Bank of America NYSE:BAC technical strategist Paul Ciana is cautioning that U.S. equities could face a corrective phase in the third quarter. The bank's analysis suggests the powerful first-half rally may be losing momentum as stretched valuations and weakening indicators point to potential consolidation.
The S&P 500 has already reached Bank of America's 2026 target of 7,431 and approached its more optimistic 7,741 level after hitting a record 7,621 in early June. The firm has advised clients since late May to add portfolio hedges during market rallies and reassess conditions later in the year.
Technical indicators show the recent rally may be losing steam, with Bank of America seeing the possibility of a correction that could push the S&P 500 toward support levels around 7,122 or below 7,000. The bank warned that any brief move to new highs near its 7,741 target could prove to be a "bull trap."

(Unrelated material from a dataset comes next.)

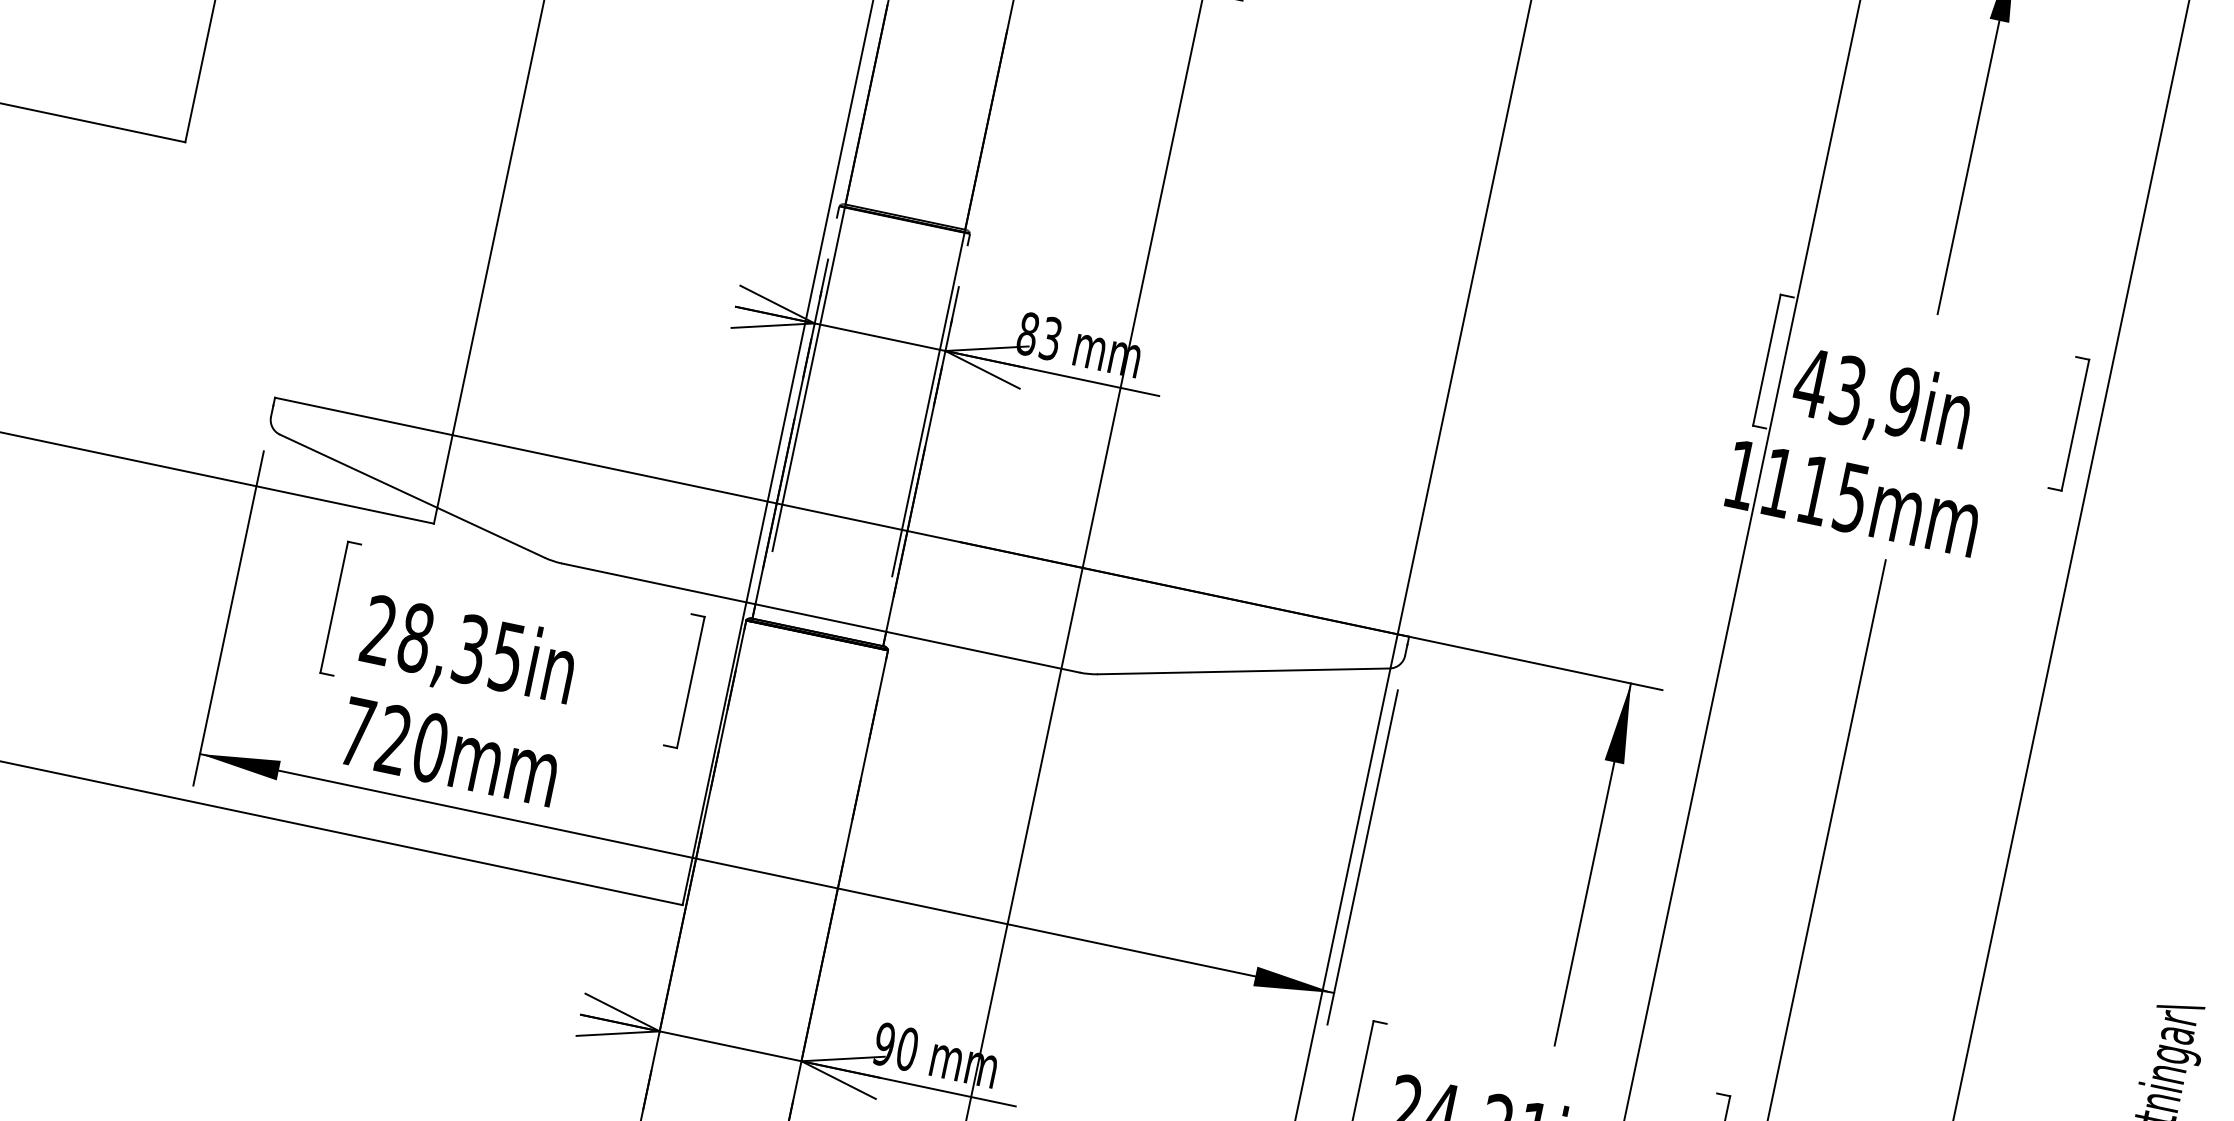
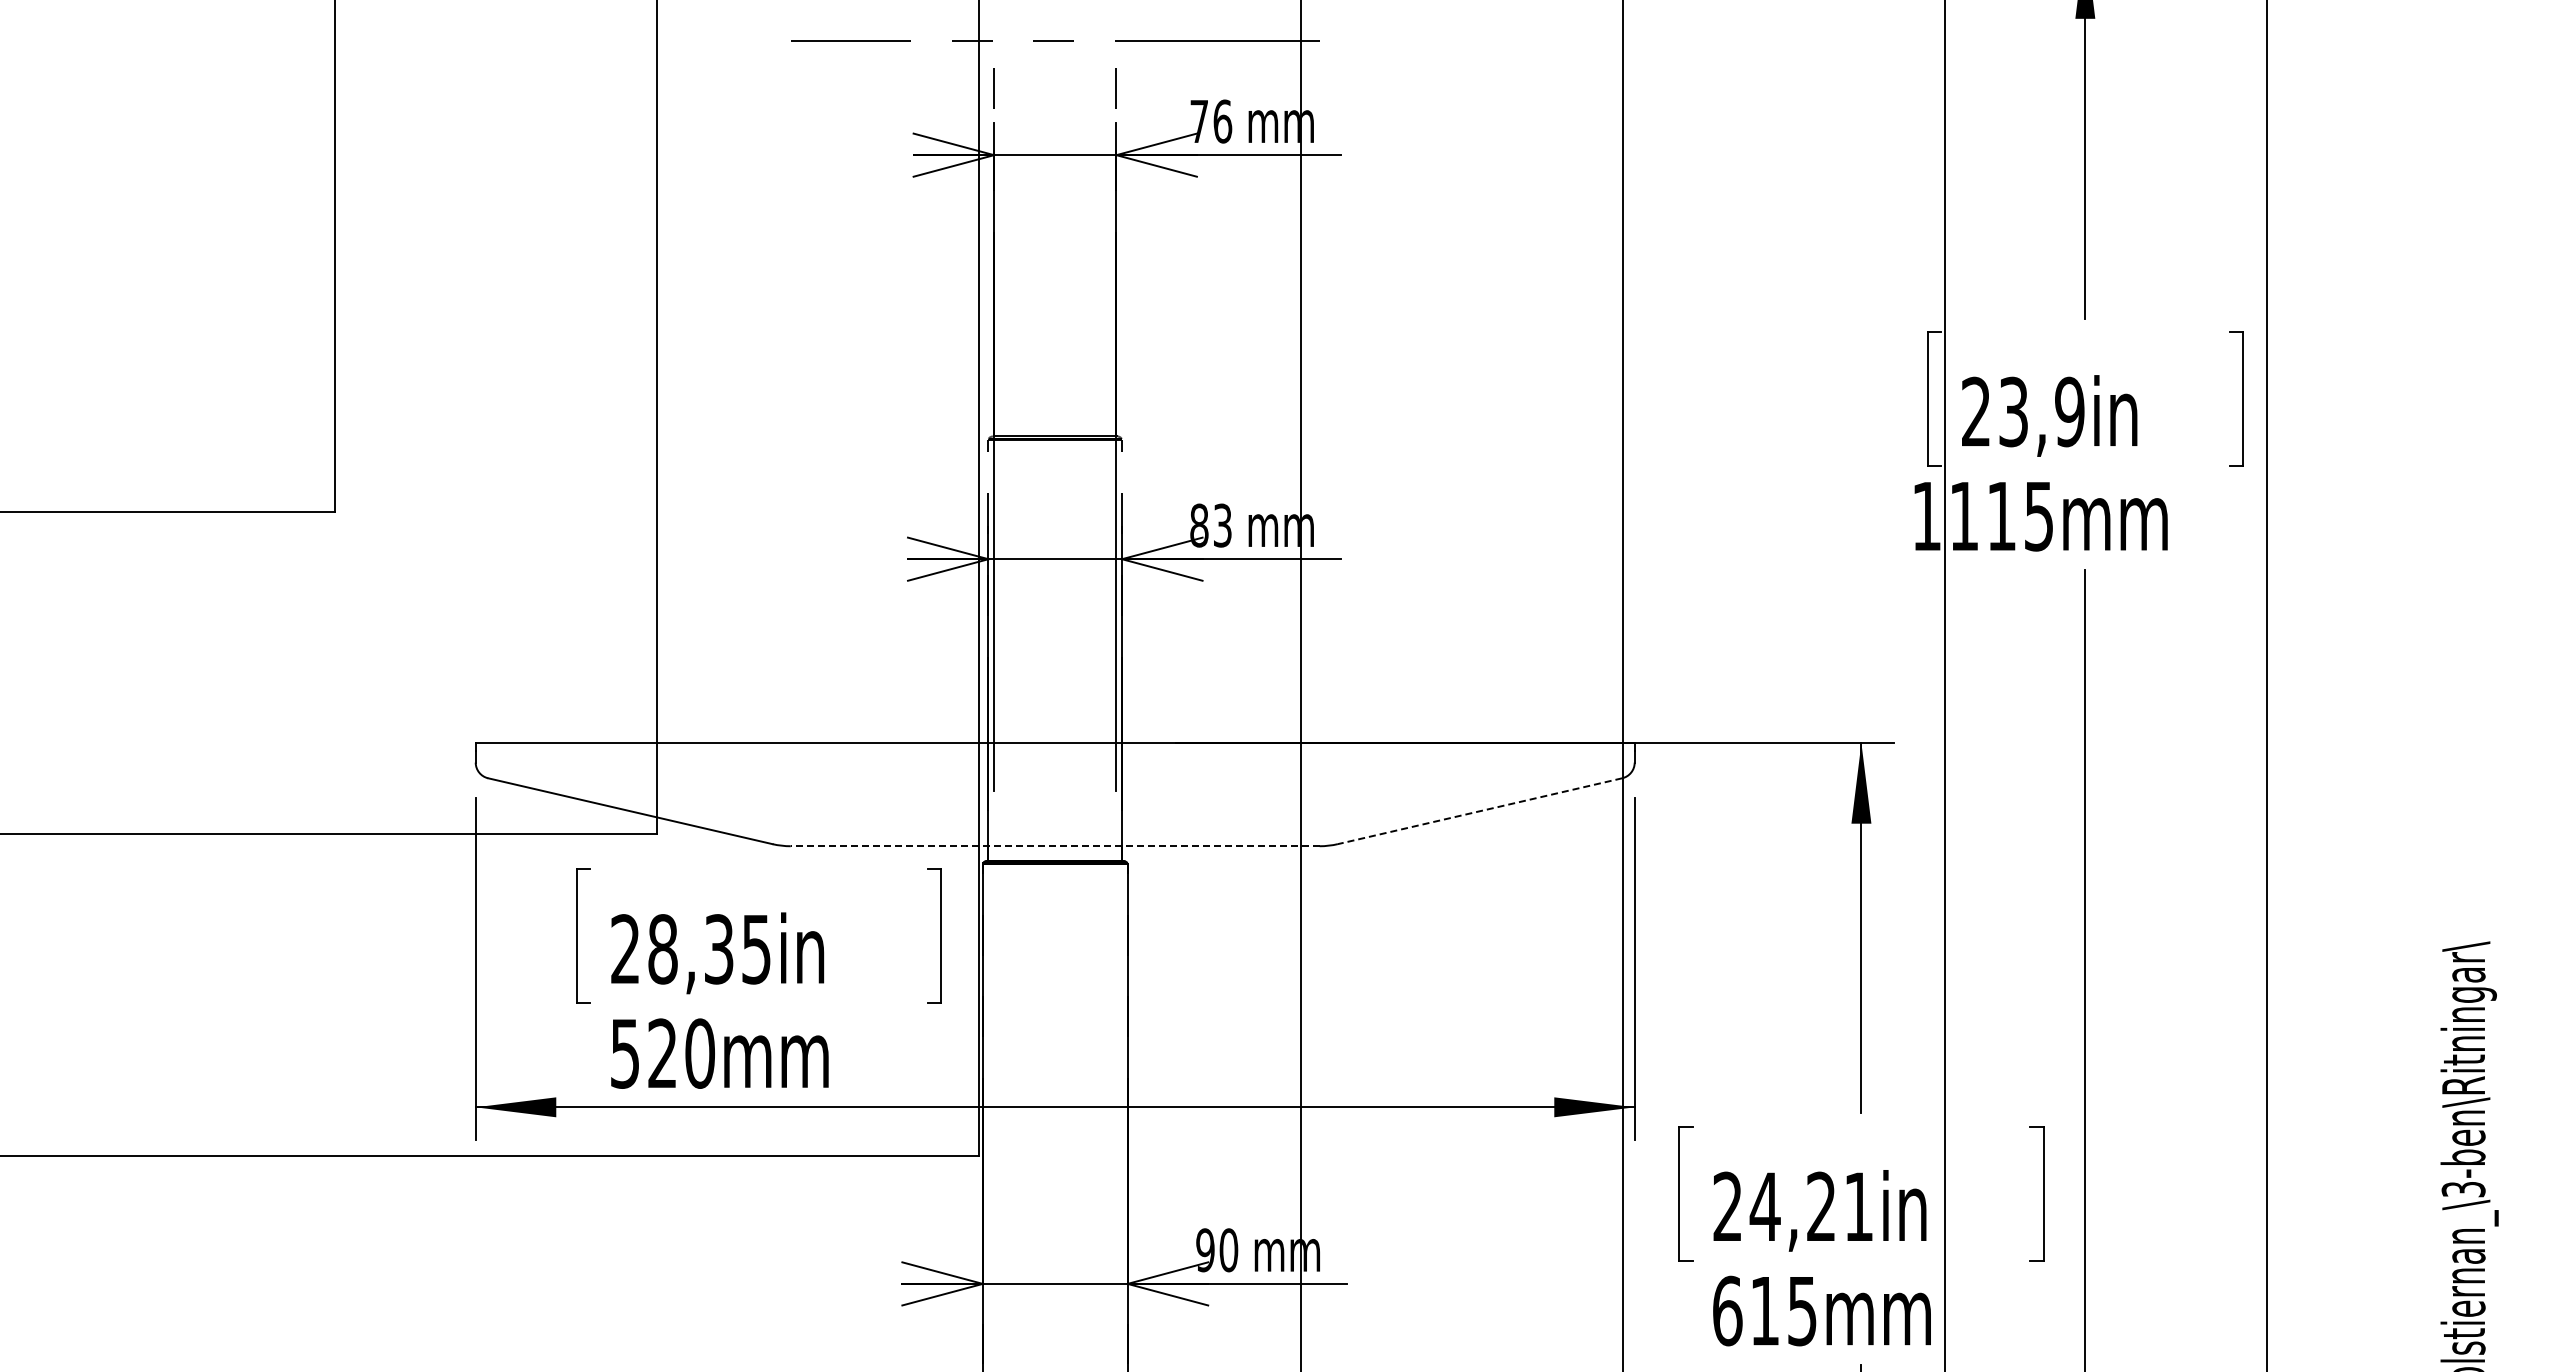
text: (1811, 381) -> (1975, 410), 43,9in -> 23,9in
line: (820, 618) -> (1054, 846), solid -> dashed
line: (1244, 671) -> (1480, 811), solid -> dashed
text: (356, 732) -> (624, 1053), 720mm -> 520mm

Margin debt, which measures borrowed money used to buy stocks, rose 54% from a year earlier through May, approaching levels historically associated with major market peaks. Bank of America said continued growth above 60% would increase correction risks.
For energy investors, Bank of America expects Brent crude oil to stabilize in a range of roughly $65 to $85 per barrel during the second half of 2026. Despite near-term caution, the bank noted post-midterm-election periods have historically supported equities and said a year-end rally remains possible if the anticipated summer correction runs its course.